Element placement data
┄┄┄┄┄┄┄┄┄┄┄┄┄┄┄┄┄┄┄┄

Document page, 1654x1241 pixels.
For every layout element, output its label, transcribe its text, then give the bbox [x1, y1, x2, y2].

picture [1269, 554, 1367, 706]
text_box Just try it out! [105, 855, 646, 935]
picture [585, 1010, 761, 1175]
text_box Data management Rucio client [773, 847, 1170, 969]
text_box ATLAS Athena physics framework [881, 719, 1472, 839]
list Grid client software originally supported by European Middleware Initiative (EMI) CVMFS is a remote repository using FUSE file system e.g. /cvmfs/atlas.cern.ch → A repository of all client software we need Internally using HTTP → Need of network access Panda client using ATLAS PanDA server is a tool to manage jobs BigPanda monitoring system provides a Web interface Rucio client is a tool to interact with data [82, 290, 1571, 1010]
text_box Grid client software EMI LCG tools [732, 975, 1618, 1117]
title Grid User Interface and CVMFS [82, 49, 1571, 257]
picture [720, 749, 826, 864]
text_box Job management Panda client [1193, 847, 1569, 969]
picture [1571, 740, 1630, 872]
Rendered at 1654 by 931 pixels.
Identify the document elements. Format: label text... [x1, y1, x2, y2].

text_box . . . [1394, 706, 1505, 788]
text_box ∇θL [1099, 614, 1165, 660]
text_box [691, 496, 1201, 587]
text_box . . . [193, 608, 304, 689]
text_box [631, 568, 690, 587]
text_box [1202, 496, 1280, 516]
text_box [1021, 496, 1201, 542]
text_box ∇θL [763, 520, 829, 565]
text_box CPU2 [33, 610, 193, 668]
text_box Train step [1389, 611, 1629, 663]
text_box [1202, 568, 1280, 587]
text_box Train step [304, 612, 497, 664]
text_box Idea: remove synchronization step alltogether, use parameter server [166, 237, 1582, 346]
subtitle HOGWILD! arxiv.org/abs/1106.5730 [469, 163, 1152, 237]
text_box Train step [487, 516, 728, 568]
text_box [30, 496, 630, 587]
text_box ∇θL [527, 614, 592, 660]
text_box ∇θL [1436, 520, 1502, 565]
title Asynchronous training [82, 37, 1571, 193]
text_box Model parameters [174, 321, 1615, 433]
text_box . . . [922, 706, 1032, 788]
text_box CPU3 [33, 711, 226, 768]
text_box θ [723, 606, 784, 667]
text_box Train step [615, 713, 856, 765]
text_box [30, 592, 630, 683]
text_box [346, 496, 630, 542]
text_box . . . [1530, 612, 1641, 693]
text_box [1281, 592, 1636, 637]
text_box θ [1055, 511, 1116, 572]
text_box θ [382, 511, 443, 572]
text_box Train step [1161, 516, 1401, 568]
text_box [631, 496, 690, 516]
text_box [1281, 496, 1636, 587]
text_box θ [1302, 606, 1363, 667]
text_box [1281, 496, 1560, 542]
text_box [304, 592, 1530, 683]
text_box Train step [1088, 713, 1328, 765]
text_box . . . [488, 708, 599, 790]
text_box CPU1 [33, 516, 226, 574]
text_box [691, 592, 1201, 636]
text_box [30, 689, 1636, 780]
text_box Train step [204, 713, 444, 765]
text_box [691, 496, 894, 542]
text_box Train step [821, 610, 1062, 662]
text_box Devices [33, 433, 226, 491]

┄┄┄┄┄┄┄┄┄┄┄┄┄┄┄┄┄┄┄┄

- **What you will do**: Can you rewrite the listing with every "Train step" changed to "Update step" and everything else left as it is?

- **Complete output**:
Document page, 1654x1241 pixels.
For every layout element, output its label, transcribe its text, then give the bbox [x1, y1, x2, y2].

picture [1269, 554, 1367, 706]
text_box Just try it out! [105, 855, 646, 935]
picture [585, 1010, 761, 1175]
text_box Data management Rucio client [773, 847, 1170, 969]
text_box ATLAS Athena physics framework [881, 719, 1472, 839]
list Grid client software originally supported by European Middleware Initiative (EMI) CVMFS is a remote repository using FUSE file system e.g. /cvmfs/atlas.cern.ch → A repository of all client software we need Internally using HTTP → Need of network access Panda client using ATLAS PanDA server is a tool to manage jobs BigPanda monitoring system provides a Web interface Rucio client is a tool to interact with data [82, 290, 1571, 1010]
text_box Grid client software EMI LCG tools [732, 975, 1618, 1117]
title Grid User Interface and CVMFS [82, 49, 1571, 257]
picture [720, 749, 826, 864]
text_box Job management Panda client [1193, 847, 1569, 969]
picture [1571, 740, 1630, 872]
Rendered at 1654 by 931 pixels.
Identify the document elements. Format: label text... [x1, y1, x2, y2].

text_box . . . [1394, 706, 1505, 788]
text_box ∇θL [1099, 614, 1165, 660]
text_box [691, 496, 1201, 587]
text_box . . . [193, 608, 304, 689]
text_box [631, 568, 690, 587]
text_box [1202, 496, 1280, 516]
text_box [1021, 496, 1201, 542]
text_box ∇θL [763, 520, 829, 565]
text_box CPU2 [33, 610, 193, 668]
text_box Update step [1389, 611, 1629, 663]
text_box [1202, 568, 1280, 587]
text_box Update step [304, 612, 497, 664]
text_box Idea: remove synchronization step alltogether, use parameter server [166, 237, 1582, 346]
subtitle HOGWILD! arxiv.org/abs/1106.5730 [469, 163, 1152, 237]
text_box Update step [487, 516, 728, 568]
text_box [30, 496, 630, 587]
text_box ∇θL [527, 614, 592, 660]
text_box ∇θL [1436, 520, 1502, 565]
title Asynchronous training [82, 37, 1571, 193]
text_box Model parameters [174, 321, 1615, 433]
text_box . . . [922, 706, 1032, 788]
text_box CPU3 [33, 711, 226, 768]
text_box θ [723, 606, 784, 667]
text_box Update step [615, 713, 856, 765]
text_box [30, 592, 630, 683]
text_box [346, 496, 630, 542]
text_box . . . [1530, 612, 1641, 693]
text_box [1281, 592, 1636, 637]
text_box θ [1055, 511, 1116, 572]
text_box θ [382, 511, 443, 572]
text_box Update step [1161, 516, 1401, 568]
text_box [631, 496, 690, 516]
text_box [1281, 496, 1636, 587]
text_box θ [1302, 606, 1363, 667]
text_box [1281, 496, 1560, 542]
text_box [304, 592, 1530, 683]
text_box Update step [1088, 713, 1328, 765]
text_box . . . [488, 708, 599, 790]
text_box CPU1 [33, 516, 226, 574]
text_box [691, 592, 1201, 636]
text_box [30, 689, 1636, 780]
text_box Update step [204, 713, 444, 765]
text_box [691, 496, 894, 542]
text_box Update step [821, 610, 1062, 662]
text_box Devices [33, 433, 226, 491]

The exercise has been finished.